9)    How student loan debt causes a  chain reaction in the housing market [Source: Boston Globe ] America’s student loan debt has reached $1.3 trillion, surpassing every type of consumer debt except mortgages with the burden weighing most heavily on millennials. In a 2015 survey of borrowers, 1 in 5 reported postponing marriage because of student debt, while more than half said loans had delayed their decision to buy a home. With the home ownership rate in the United States of America at a 50-year low, it’s that last finding that has economists and realtors worried. A joint report by the National Association of Realtors and ASA found that 71% of the student-loan borrowers who didn’t own a home cited their college loans as the main prohibitive factor, and more than half said they expect their student debt to delay their home purchase by five years or more.

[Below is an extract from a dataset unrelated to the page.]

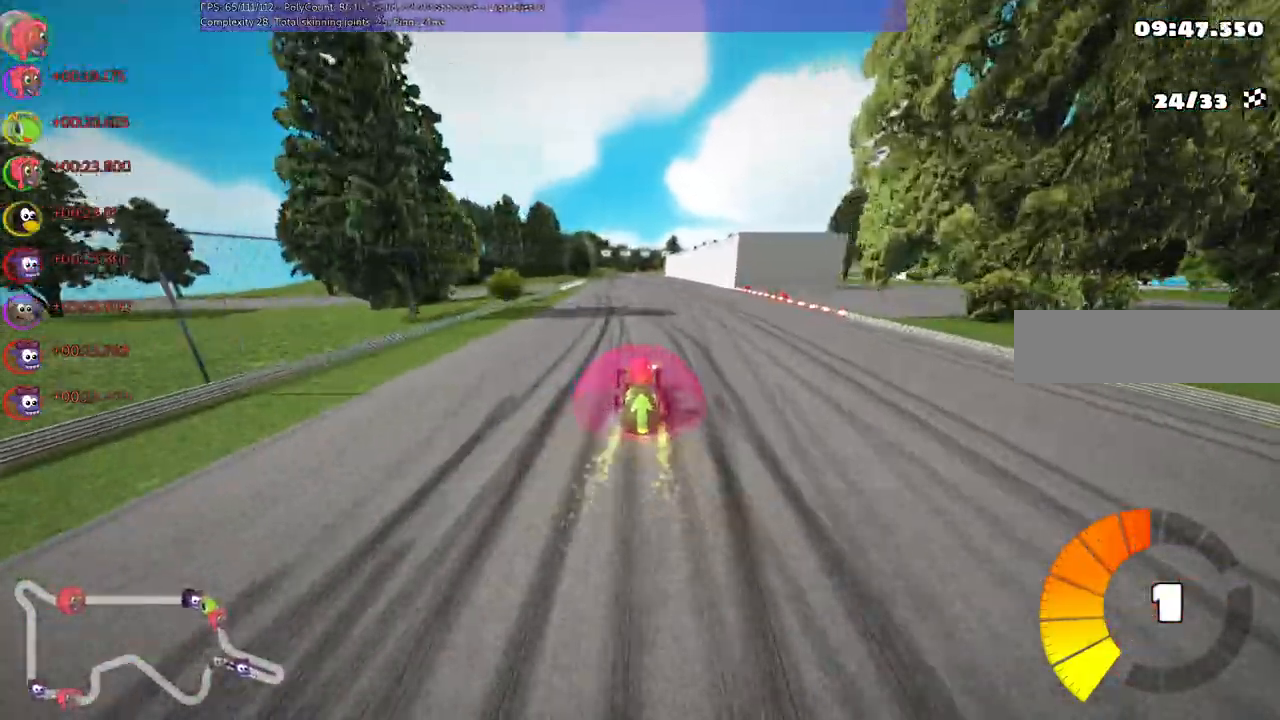
Gameplay with keyboard; each line is a JSON object with the keys held at the frame after it. "events" lists presses ("down") and releases ("up") of ".", "/", "alt_r", "b", "c", "comma", "ctrl_r", "d", "down", "f", "g", "h", "j", "k", "l", "left", "m", "n", "quote", "return", "right", "semicolon", "shift_r", "super", "up" and "v" between this image and that frame as [ms after this image, input, new state], when the widget could be followed in between. No other keys are recorded. Mouse input is not recorded.
{"keys": ["m", "right", "up"]}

Record high home prices here certainly don’t help either.

10)    When diamond batteries are made out of nuclear waste [Source: bigthink.com
Nuclear energy is carbon free, which makes it an attractive and practical alternative to fossil fuels, as it doesn’t contribute to global warming. It’s the nuclear waste that makes fission bad for the environment. And it lasts for long - some isotopes last for thousands of years. The typical nuclear power plant creates about 2,300 tonnes of waste annually. 99 reactors are currently employed in the USA. That’s a lot of waste per year. The USA is currently stockpiling 75,000 tonnes of nuclear waste. It is carefully stored and maintained. However, just like anything else, it is vulnerable to natural disasters, human error and even terrorism. Storage is also costly. American taxpayers are on the hook for tens of millions of dollars.  As a remedy, researchers at the University of Bristol in the UK have developed a solution. Geochemist Tom Scott and colleagues have invented a method to encapsulate nuclear waste within diamonds, which as a battery, can provide a clean energy supply lasting in some cases, thousands of years. Scott said there were no emissions, no moving parts, no maintenance, and zero concerns about safety. That said, currently the diamond batteries only put out a small amount of current. They can’t replace contemporary ones quite yet. However, once the hurdles of cost and efficiency are overcome, possible applications include powering spacecraft, satellites, high-flying drones, and medical devices, such as pacemakers—anything really where batteries are difficult or impossible to charge or change. One might even be able to power interstellar probes that could operate even in the darkest reaches of space, where solar power is no longer feasible.